Reputation:
RecursionError: maxium recursion depth exceeded
I'm new to stack overflow this is my second question so please bear with me. I'm creating a simple calculator program. Here's the code:
def add(x, y):
return x + y
def subtract(x, y):
return x - y
def multiply(x, y):
return x * y
def divide(x, y):
return x / y
print("what do you want to do?")
print("1.Add:")
print("2.Subtract:")
print("3.Multiply:")
print("4.Divide:")
choice = input("Enter a number 1-4 for your operation: ")
def operation():
if choice == '1':
print(num1,"+",num2,"=", add(num1, num2))
elif choice == '2':
print(num1,"-",num2,"=", subtract(num1, num2))
elif choice == '3':
print(num1,"*",num2,"=", multiply(num1, num2))
elif choice == '4':
print(num1,"/",num2,"=", divide(num1, num2))
else:
print("I SAID A NUMBER 1-4 YOU DUMBASS!")
return(operation(), input())
operation()
num1 = int(input("Enter a number: "))
num2 = int(input("Enter another one: "))
whenever I put a number greater than 5 it uses the else statement and loops the print statement over and over for a couple of seconds then print "recursion error: maximum recursion depth exceeded. I know that by putting the return statement inside the function, the function then loops itself over and over. I then tried to add the input to prompt the user for another input but I guess this isn't the right syntax. Can someone post the right syntax for this code or is there a more concise way of doing this? Thank you any help is appreciated.
Upvotes: 0
Views: 462
Answers (3)
Reputation: 766
There are two problems in your code, one is you are comparing a string with integer and the next one with out changing the value of option you are calling the same function, so it keeps on calling itself never ending, so the compiler giving you recursion error.
Upvotes: 0
Reputation: 309841
The problem is in your else clause:
else:
print("I SAID A NUMBER 1-4 YOU DUMBASS!")
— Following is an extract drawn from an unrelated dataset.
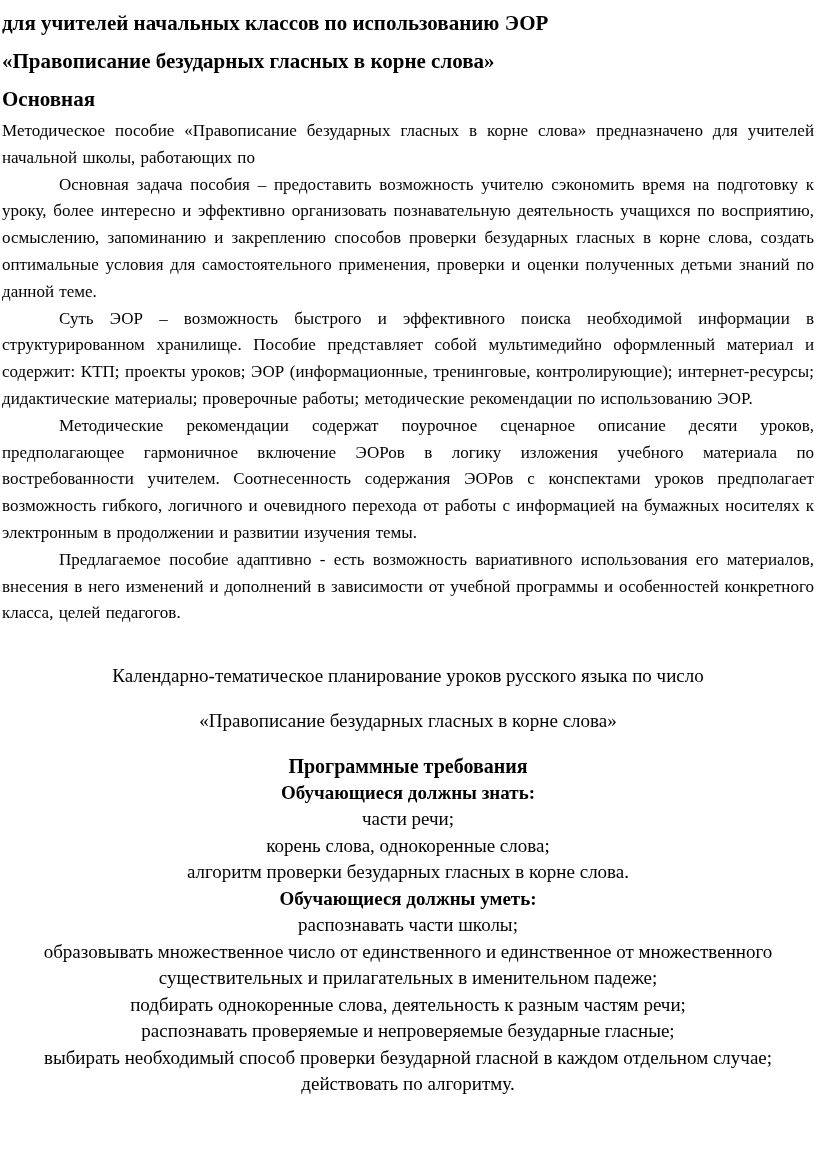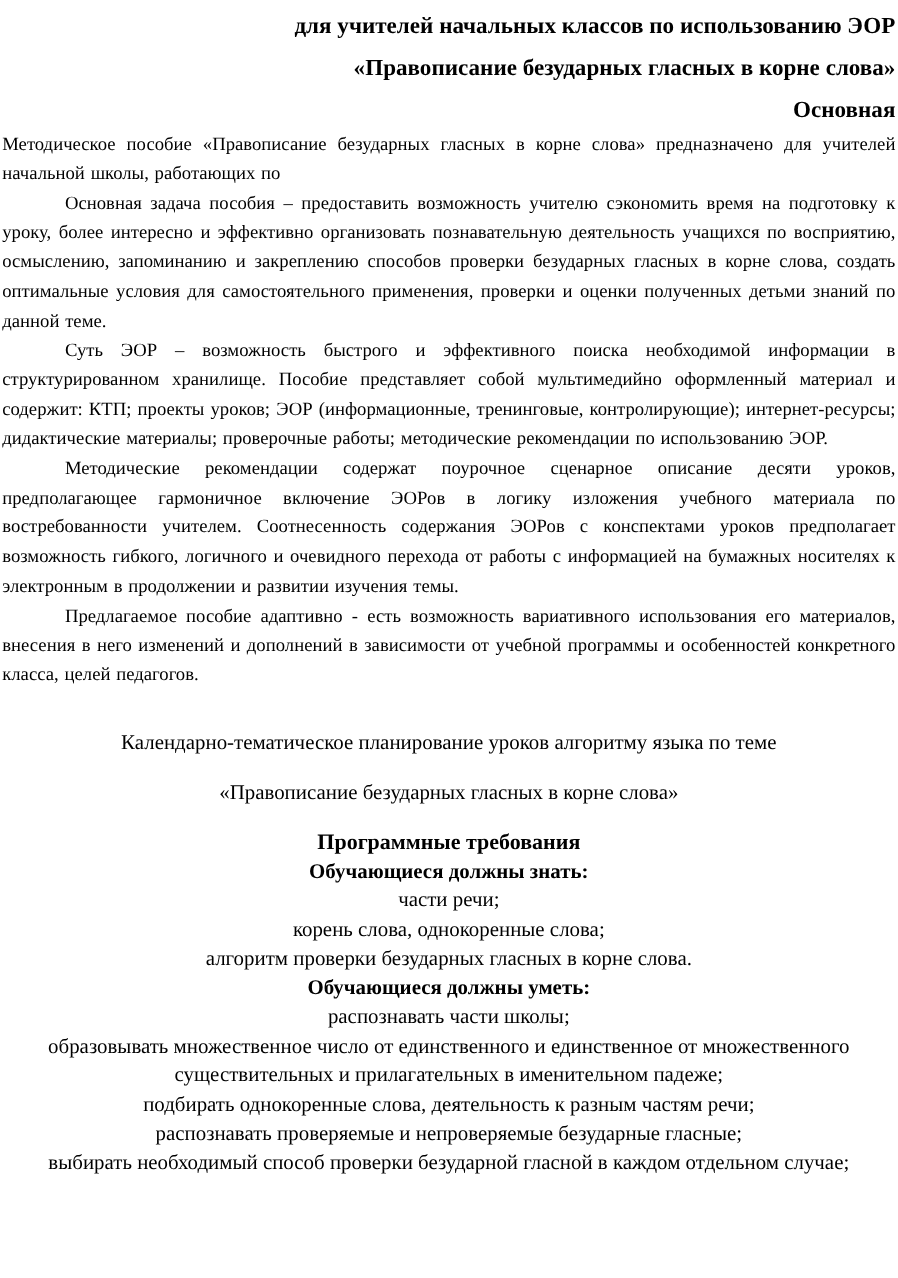"для учителей начальных классов по" .doc-header .title-line { text-align: right -> left }
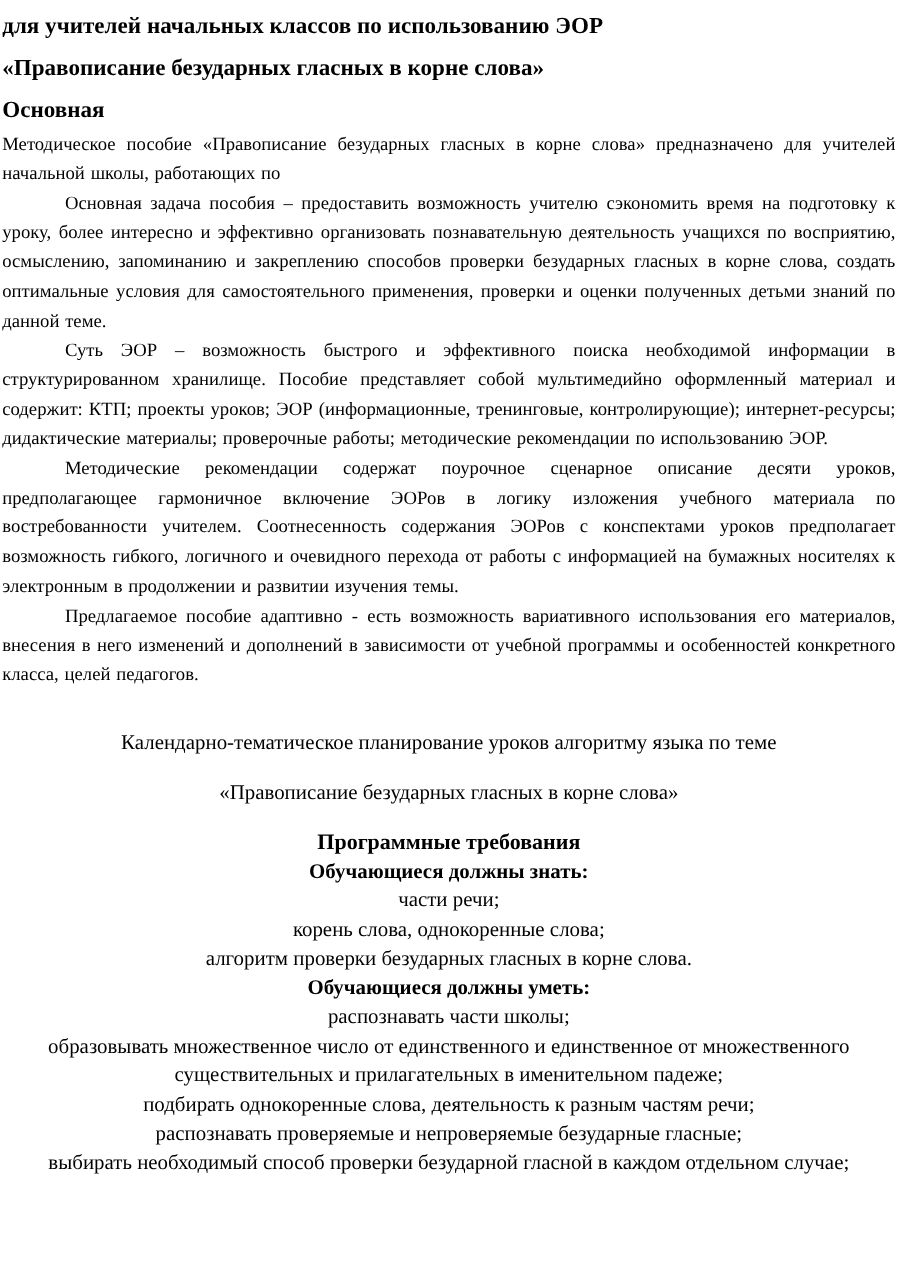"Календарно-тематическое планирование" div.center-line { text: алгоритму языка по теме -> русского языка по число }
return(operation(), input())
Notice that you call operation again, but you haven't changed the choice at all, so operation will run again with the same choice you had before (over and over until you hit the recursion limit).
At this point, you're probably tempted to do:
choice = input(...)
return operation()
However, that won't work either as choice is a global variable and if you try to modify it in the function, you'll get an UnboundLocalError.
You could declare global choice within operation, but that's suboptimal. A better design would be to pass the choice as an argument to operation:
choice = int(input("Enter a number 1-4 for your operation: "))
def operation(choice):
if choice == 1:
print(num1,"+",num2,"=", add(num1, num2))
elif choice == 2:
print(num1,"-",num2,"=", subtract(num1, num2))
elif choice == 3:
print(num1,"*",num2,"=", multiply(num1, num2))
elif choice == 4:
print(num1,"/",num2,"=", divide(num1, num2))
else:
print("I SAID A NUMBER 1-4 YOU DUMBASS!")
choice = int(input())
return operation(choice)
operation(choice)
Finally, even once you get this part working, you'll have additional problems depending on python2.x or 3.x. On python2.x, input will be returning numbers, not strings, so your equality tests (choice == '1') will never pass. On python3.x, the equality tests will work out just fine (because your choice will be a string), but the math equations will break (you can't multiply 2 strings together).
I've fixed that in the example above -- But remember not to use input in production code for python2.x as it's a huge security risk.
Upvotes: 3
Reputation: 1
That call is before input so it is calling and calling and calling again. This menu with choices is usually placed inside a while loop.
Upvotes: 0